Peter Damien’s post on The Sounds of Reading reflected a conversation that my friends and I were having just a few days ago. When you read something, are there voices in your head? Or are there images? Or do you screen a mini-movie for yourself? For me, this question moves across genres, and the way I approach them is different. When I am reading non-fiction, especially theoretical texts, where not many events are mentioned, I am very conscious of the accent in which I am reading (even when I am reading in my mind). On the other hand, stories and narrations occur in flashes of images. I.e. I can perceive the characters and settings in detail. Yet, it is not at all movie-like. My room-mate, however, mentions that her way of reading always involves a film screen of the mind. Even when she faces a theoretical text, she attempts to associate it with incidents- either in her life or incidents that she has heard about, irrespective of whether they relate to the text itself. She says that a word can trigger a memory of an incident totally unrelated to the narration involved. Without such co-relations, she finds it difficult to comprehend a text.
Poetry, is a slightly different experience. The flashes of images that present themselves in stories are different from those in poetry. Words, I feel, are usually more vivid in poems, where more is expressed through less words, and it is the image that captivates. For instance, Prufrock's "yellow fog" that is most cat-like, is an image that stands out against the backdrop of the poem. Recently, we have been holding a poetry jam session, where we listen to the words. Of course, there is a difference between reading in your own head, reading aloud to yourself and listening to others read. I am most comfortable with the first two. But with poetry, or poetical narratives, the images that are read out aloud create sharp and colourful visuals.
Colour, I think, is another interesting thing to think about. If one tends to visualise a text, how colourful are they? Even if colours are not described, does one tend to place a colour to an image? Are they affected by other visuals, or are they randomly selected? I say this, because, I had a very interesting experience in a class on creative writing. A professor of ours requested us to close our eyes and handed out a bag of random objects. Without seeing the object, we had to visualise it in our mind's eye. And without knowing what the object was, we had to write about it. The object I touched, without seeing it, was a shade of grey. I do not know what made me think of that colour, but I was certain of its greyness. The object turned out to be a red cocktail-stirrer, though. Isn't it the same with words? Are they not unseeable visuals that take shape in our head- almost like Prufrock's yellow fog? Do we then, ascribe colours to these unseeable objects?

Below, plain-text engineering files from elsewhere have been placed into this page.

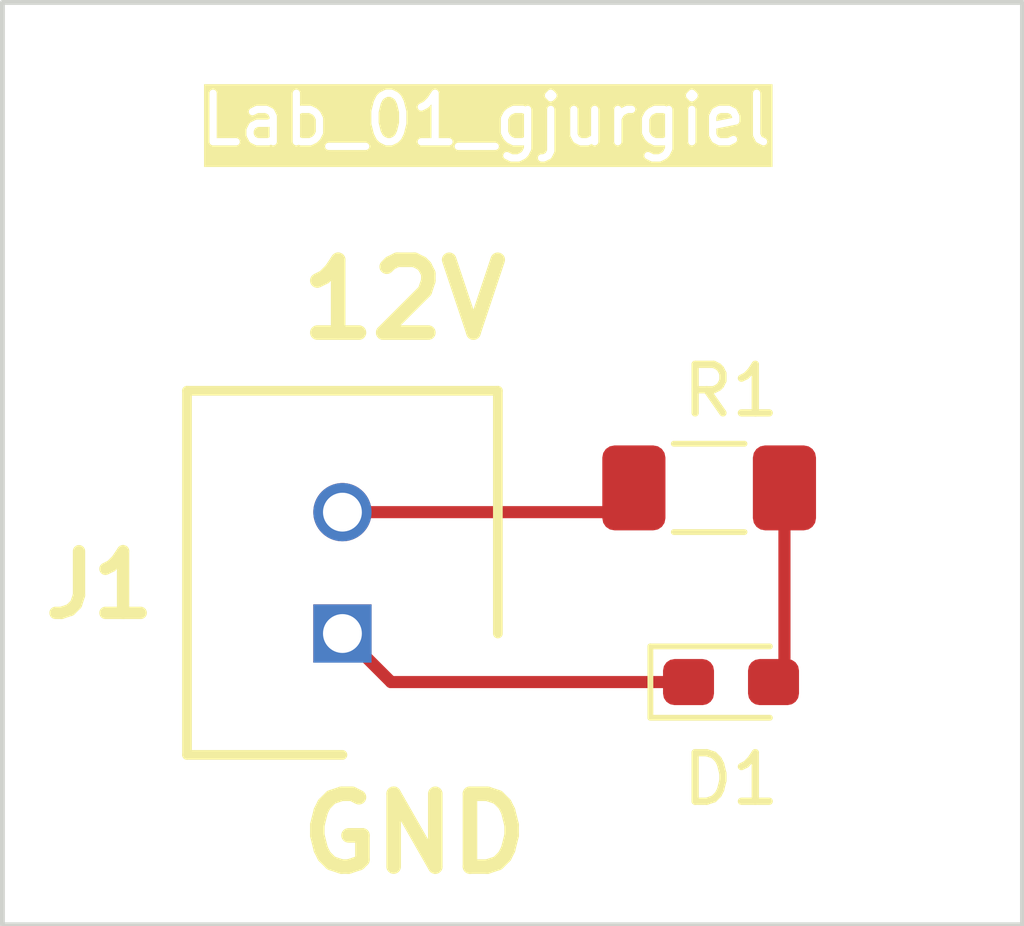
<source format=kicad_pcb>
(kicad_pcb (version 20221018) (generator pcbnew)

  (general
    (thickness 1.6)
  )

  (paper "USLetter")
  (title_block
    (company "Winnie Szeto | github.com/wszeto9 | sites.google.com/view/winnies-renders")
  )

  (layers
    (0 "F.Cu" signal)
    (31 "B.Cu" signal)
    (32 "B.Adhes" user "B.Adhesive")
    (33 "F.Adhes" user "F.Adhesive")
    (34 "B.Paste" user)
    (35 "F.Paste" user)
    (36 "B.SilkS" user "B.Silkscreen")
    (37 "F.SilkS" user "F.Silkscreen")
    (38 "B.Mask" user)
    (39 "F.Mask" user)
    (40 "Dwgs.User" user "User.Drawings")
    (41 "Cmts.User" user "User.Comments")
    (42 "Eco1.User" user "User.Eco1")
    (43 "Eco2.User" user "User.Eco2")
    (44 "Edge.Cuts" user)
    (45 "Margin" user)
    (46 "B.CrtYd" user "B.Courtyard")
    (47 "F.CrtYd" user "F.Courtyard")
    (48 "B.Fab" user)
    (49 "F.Fab" user)
    (50 "User.1" user)
    (51 "User.2" user)
    (52 "User.3" user)
    (53 "User.4" user)
    (54 "User.5" user)
    (55 "User.6" user)
    (56 "User.7" user)
    (57 "User.8" user)
    (58 "User.9" user)
  )

  (setup
    (stackup
      (layer "F.SilkS" (type "Top Silk Screen") (color "White"))
      (layer "F.Paste" (type "Top Solder Paste"))
      (layer "F.Mask" (type "Top Solder Mask") (color "Black") (thickness 0.01))
      (layer "F.Cu" (type "copper") (thickness 0.035))
      (layer "dielectric 1" (type "core") (thickness 1.51) (material "FR4") (epsilon_r 4.5) (loss_tangent 0.02))
      (layer "B.Cu" (type "copper") (thickness 0.035))
      (layer "B.Mask" (type "Bottom Solder Mask") (color "Black") (thickness 0.01))
      (layer "B.Paste" (type "Bottom Solder Paste"))
      (layer "B.SilkS" (type "Bottom Silk Screen") (color "White"))
      (copper_finish "None")
      (dielectric_constraints no)
    )
    (pad_to_mask_clearance 0)
    (pcbplotparams
      (layerselection 0x00010fc_ffffffff)
      (plot_on_all_layers_selection 0x0000000_00000000)
      (disableapertmacros false)
      (usegerberextensions false)
      (usegerberattributes true)
      (usegerberadvancedattributes true)
      (creategerberjobfile true)
      (dashed_line_dash_ratio 12.000000)
      (dashed_line_gap_ratio 3.000000)
      (svgprecision 6)
      (plotframeref false)
      (viasonmask false)
      (mode 1)
      (useauxorigin false)
      (hpglpennumber 1)
      (hpglpenspeed 20)
      (hpglpendiameter 15.000000)
      (dxfpolygonmode true)
      (dxfimperialunits true)
      (dxfusepcbnewfont true)
      (psnegative false)
      (psa4output false)
      (plotreference true)
      (plotvalue true)
      (plotinvisibletext false)
      (sketchpadsonfab false)
      (subtractmaskfromsilk false)
      (outputformat 1)
      (mirror false)
      (drillshape 1)
      (scaleselection 1)
      (outputdirectory "")
    )
  )

  (net 0 "")
  (net 1 "GND")
  (net 2 "Net-(D1-A)")
  (net 3 "+12V")

  (footprint "Resistor_SMD:R_1206_3216Metric_Pad1.30x1.75mm_HandSolder" (layer "F.Cu") (at 134.55 88 180))

  (footprint "Lab_01_gjurgiel:B02B-XASK-1(LF)(SN)" (layer "F.Cu") (at 127 91 90))

  (footprint "LED_SMD:LED_0603_1608Metric_Pad1.05x0.95mm_HandSolder" (layer "F.Cu") (at 135 92))

  (gr_rect (start 120 78) (end 141 97)
    (stroke (width 0.1) (type default)) (fill none) (layer "Edge.Cuts") (tstamp 8dda413e-e8d6-464c-be85-fd43bc321af2))
  (gr_text "GND" (at 126 96) (layer "F.SilkS") (tstamp d9dc8d58-ee40-43dc-a0ad-ec16430068b0)
    (effects (font (size 1.5 1.5) (thickness 0.3) bold) (justify left bottom))
  )
  (gr_text "Lab_01_gjurgiel" (at 124 81) (layer "F.SilkS" knockout) (tstamp edfcbd3e-73a9-44b8-8156-c66b1b9e9e79)
    (effects (font (size 1 1) (thickness 0.15)) (justify left bottom))
  )
  (gr_text "12V" (at 126 85) (layer "F.SilkS") (tstamp f19e6f0b-930e-475b-8aea-a29273492092)
    (effects (font (size 1.5 1.5) (thickness 0.3) bold) (justify left bottom))
  )

  (segment (start 128 92) (end 127 91) (width 0.25) (layer "F.Cu") (net 1) (tstamp dfcb27df-3d6d-49c4-b168-2b7d31e07b8a))
  (segment (start 134.125 92) (end 128 92) (width 0.25) (layer "F.Cu") (net 1) (tstamp ef3b876e-a324-4d89-a8ee-c5e990691812))
  (segment (start 136.1 88) (end 136.1 91.775) (width 0.25) (layer "F.Cu") (net 2) (tstamp 64257df1-367b-4eff-afcd-76c95e98dd43))
  (segment (start 136.1 91.775) (end 135.875 92) (width 0.25) (layer "F.Cu") (net 2) (tstamp 89f81b08-ead2-4269-acc8-51587abd87a2))
  (segment (start 132.5 88.5) (end 133 88) (width 0.25) (layer "F.Cu") (net 3) (tstamp aa825fcf-3f45-49b0-b162-6b61de4106a8))
  (segment (start 127 88.5) (end 132.5 88.5) (width 0.25) (layer "F.Cu") (net 3) (tstamp cb085718-91cb-4bc5-b0d7-91594e095c93))

)

</source>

Though I tend to read texts 'out loud' in my mind, I still feel that I am capable of both reading faster when I read silently, and also that I can skip bits and pieces of passages when I do. And this applies to all kinds of texts- stories, theories, passages, articles, poems and all of that. Speed essentially differs based on mood, interest, and comprehensibility- not so much on the silence or the loudness of the reading. Even interest triggers different speeds! For instance, I could either race through it, because of its quick and gripping narrative, or I could slow down considerably, because I want to savour every word and every image related to it. Sometimes, a single page could take me five minutes to digest. This has sometimes made my friends wonder whether I was enjoying the piece or not! Comprehension of the text, of course, plays a major role in the speed of reading. Sometimes, I need to read and re-read a text to get the meanings. Sometimes, I find that reading out loud helps me in this comprehension, but I slow down when I do this. And finally mood- even the most racy and interesting read could put me off if I just don't feel like dealing with it at that point in time.
On a slightly tangential note, I find that book covers play a prominent part in whether I can read a book or not. The cover, in a sense, speaks to me. The image, the colour and the font are important. They help with speed, the images in my head and are definitely based on my mood. Indeed, the book cover is almost a minor conversation in my head that leads to the larger interaction between me and my book.